Le message rappelle également le rôle historique de la franc-maçonnerie dans la lutte pour la liberté à Cuba, citant en exemple que des figures comme Fidel Castro, Ramiro Valdés et Abel Santamaría ont trouvé du soutien dans des loges maçonniques après l'assaut de la Moncada en 1953, et qu'un franc-maçon — le lieutenant Pedro Sarría Tartabull — a sauvé la vie de Fidel avec la célèbre phrase : “Les idées ne se tuent pas”.

Vidal conclut en avertissant que la tentative actuelle de contrôler les structures internes de la franc-maçonnerie cubaine n'est pas nouvelle, mais qu'elle se fait désormais de manière ouverte et avec le soutien d'institutions étatiques comme le MINJUS, dont les fonctionnaires seraient directement impliqués dans les accusations.

Il a ajouté : “Quand vous ne serez plus là, nous continuerons d'être présents. Et avec une totale certitude, sur un mur de quelque bâtiment encore debout, une vieille plaque en bronze continuera de porter cette déclaration qui en dit bien plus sur nous que ce que quelqu'un pourra un jour dire de vous…”.

La maçonnerie cubaine fait face à l'une de ses plus grandes crises institutionnelles à la suite d'une série d'événements qui mettent en évidence une persecution et contrôle étatique croissants.
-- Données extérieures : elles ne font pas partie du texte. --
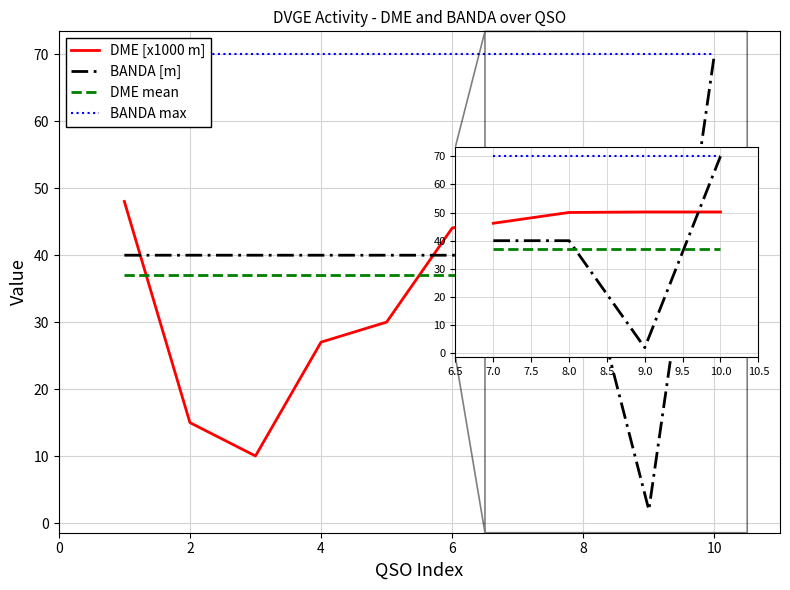

How many lines are shown in the chart?

4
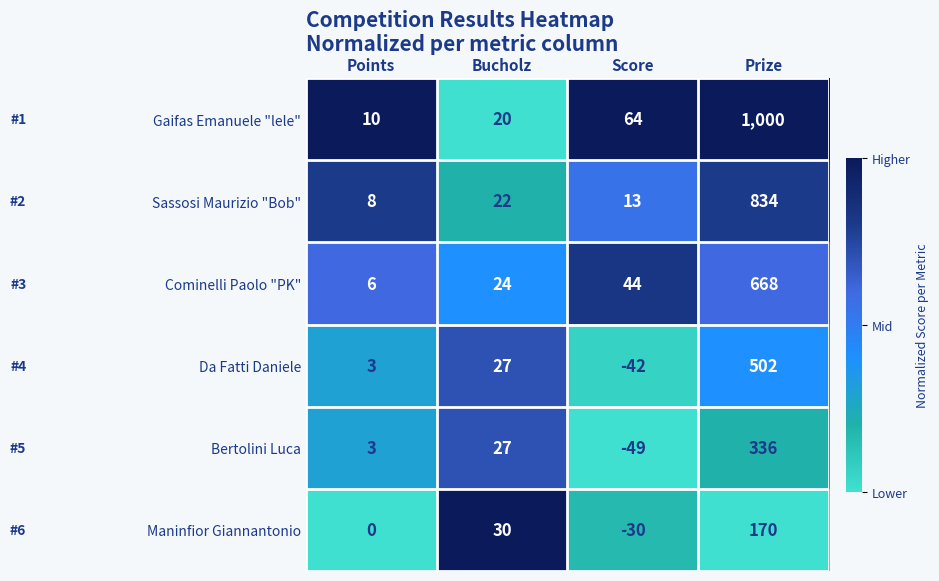

At which category is the sum across all series the highest?

Prize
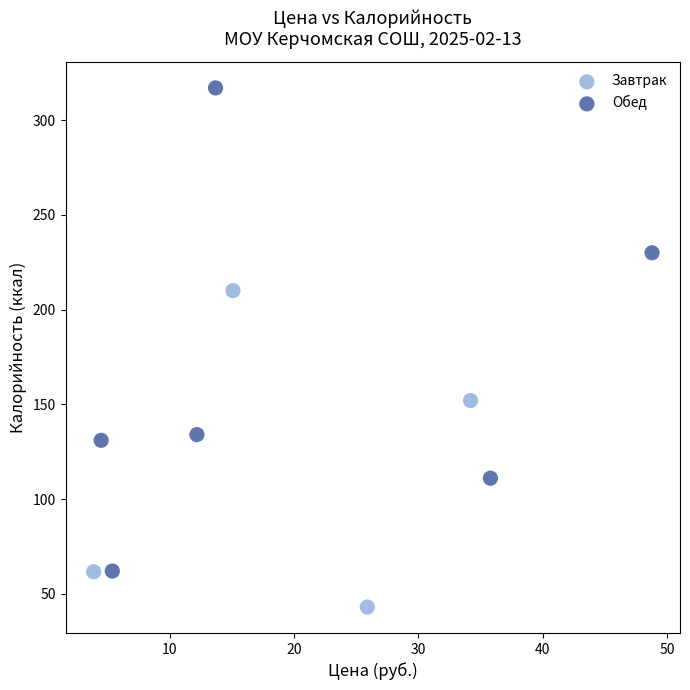

Which series reaches the maximum Y coordinate?

Обед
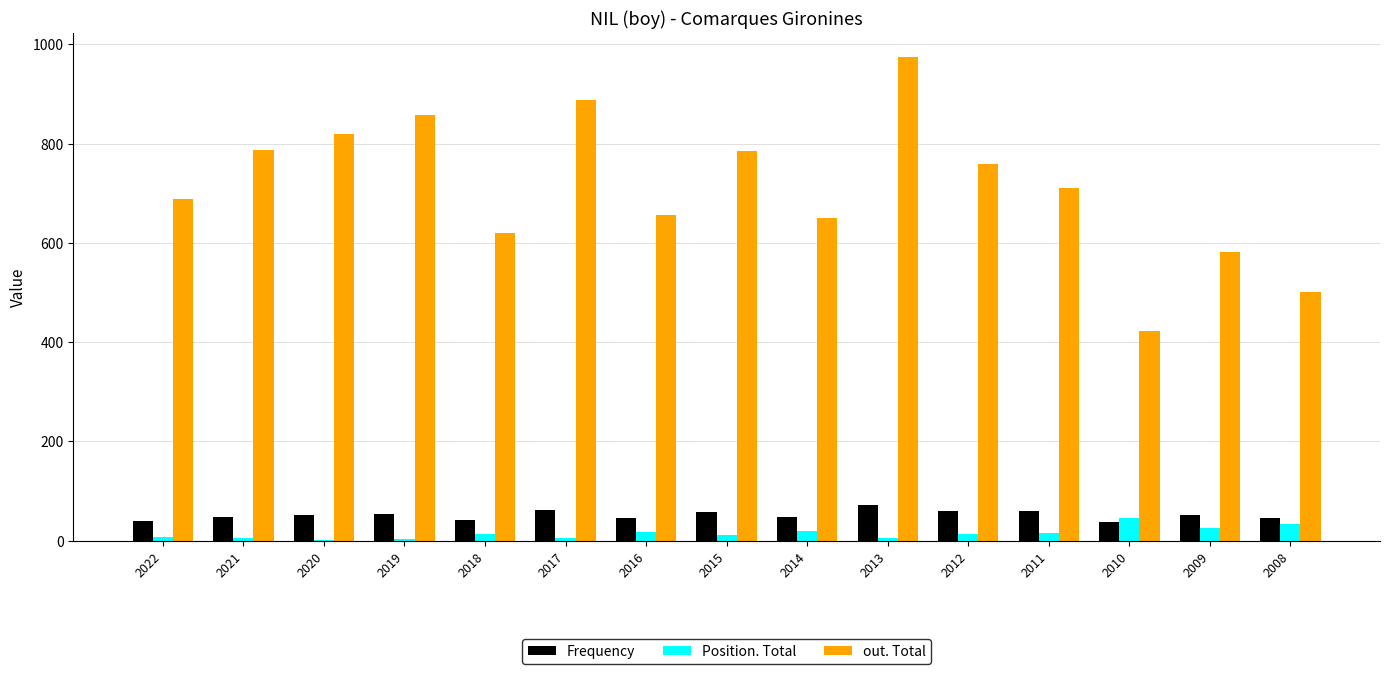

True or false: out. Total has a value of 423 at 2010.

True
Des dizaines de maçons se sont rassemblés devant la Loge de San Diego à La Havane pour réaffirmer la souveraineté de leur institution, après que le Ministère de la Justice a délegitimé l'élection du nouveau Grand Maître, Juan Alberto Kessell Linares, et a imposé Lázaro Cuesta Valdés, une figure proche du régime.

La tension s'intensifia lorsque, entre des cris de “Dehors !” et en chantant l'Hymne de Bayamo, les maçons réussirent à expulser Mayker Filema Duarte de la Grande Loge de Cuba.

La maçonnerie cubaine, frappée en 2024 par un scandale de corruption impliquant son ancien Grand Maître Mario Urquía Carreño, traverse aujourd'hui sa seconde grande crise. Mais cette fois, la réponse a été différente : unité, mobilisation et défense de ses principes fondateurs.

Questions fréquentes sur la persécution de la franc-maçonnerie à Cuba

Pourquoi le régime cubain ouvre-t-il des procédures pénales contre des leaders maçons ?

Le régime cubain accuse les leaders maçons de trafic de devises en raison d'échanges d'argent effectués à un taux non officiel. Cependant, les leaders maçons et de nombreux observateurs estiment que ces accusations sont une tentative de discréditer et de contrôler l'une des rares organisations indépendantes à Cuba. La franc-maçonnerie a historiquement été une institution qui défend la liberté de pensée et a maintenu une position critique envers le gouvernement cubain.

Quelles mesures le gouvernement cubain a-t-il prises pour intervenir dans la franc-maçonnerie ?

Le gouvernement cubain a tenté d'imposer des dirigeants maçonniques proches du régime et a menacé de geler les comptes bancaires de l'organisation si cette imposition n'était pas acceptée. De plus, les autorités ont mené des audits surprise et des poursuites judiciaires contre des dirigeants maçons, avançant des irrégularités financières telles que le trafic de devises.

Quelle a été la réponse de la franc-maçonnerie cubaine face aux actions du gouvernement ?

La franc-maçonnerie cubaine a réagi en s'organisant, dénonçant les ingérences du gouvernement et réaffirmant son autonomie. Ils ont réalisé des manifestations et des sessions extraordinaires pour destituer des leaders imposés par le régime et ont cherché à maintenir leur indépendance opérationnelle et financière, malgré les menaces et sanctions imposées par l'État.

Quel rôle a joué le Ministère de la Justice de Cuba dans ce conflit ?

Le ministère de la Justice a été accusé d'intervenir dans les affaires internes de la franc-maçonnerie cubaine en soutenant des dirigeants proches du régime et en méconnaissant les décisions internes de l'organisation. Le ministre de la Justice a nié toute ingérence de l'État, mais les actions du ministère ont été perçues comme une tentative de contrôler la franc-maçonnerie de l'intérieur.